From Old English 'ead' (prosperity) and 'sele' (hall), meaning noble one's hall or wealthy estate.
Edsel is a name of uncertain Old English origin, likely derived from a place name or personal name combining elements meaning "noble" or "prosperity" (from "ead") with a suffix suggesting a hall or slope. It appears in English records from the medieval period onward as a surname, following the common pattern of place-derived family names that occasionally migrated back into given-name use. The name gained its greatest visibility in the early twentieth century as the given name of Edsel Ford, the son of Henry Ford and president of Ford Motor Company from 1919 until his early death in 1943.
Edsel Ford was by most accounts a man of genuine artistic sensibility and business acumen who was perpetually overshadowed by his domineering father, unable to fully exercise his vision for the company. In a cruel twist of posthumous reputation, Ford named a new automobile line after him in 1957 — and the Ford Edsel became one of the most celebrated commercial failures in American business history, a byword for expensive miscalculation. Within a few years, "Edsel" had entered the American vocabulary as a synonym for a flop, a fate few given names have suffered so specifically.

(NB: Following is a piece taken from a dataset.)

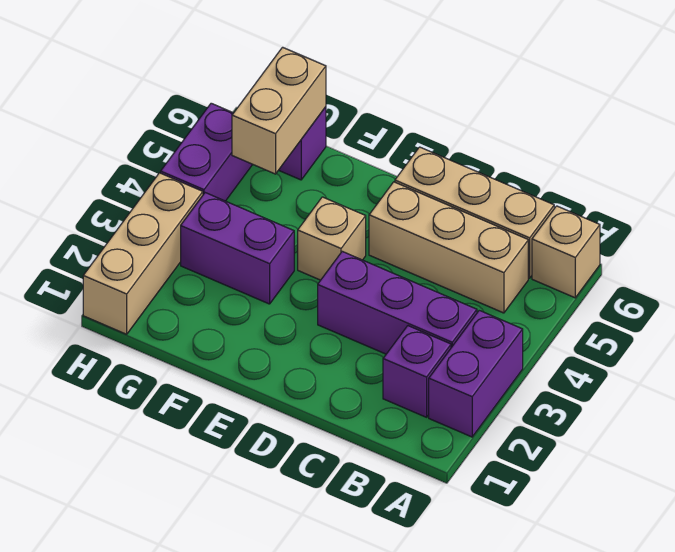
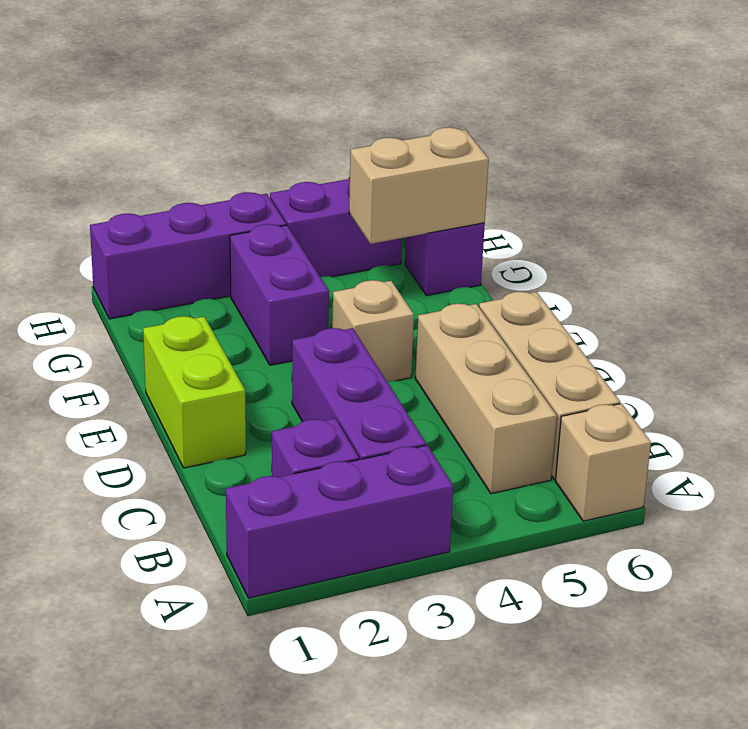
purple brick A2:A3 level 1 -> purple brick A1:A3 level 1
none -> lime brick D1:E1 level 1
tan brick H1:H3 level 1 -> purple brick H1:H3 level 1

Before the automotive disaster, Edsel was a perfectly respectable if uncommon name with a solid Anglo-Saxon pedigree. In recent decades, some naming enthusiasts have begun to reclaim it, drawn to its chunky, vintage sound and the rehabilitated legacy of Edsel Ford himself, whose championing of industrial design and the arts has received more sympathetic treatment from historians. It remains a bold choice — a name that carries a story whether the bearer knows it or not.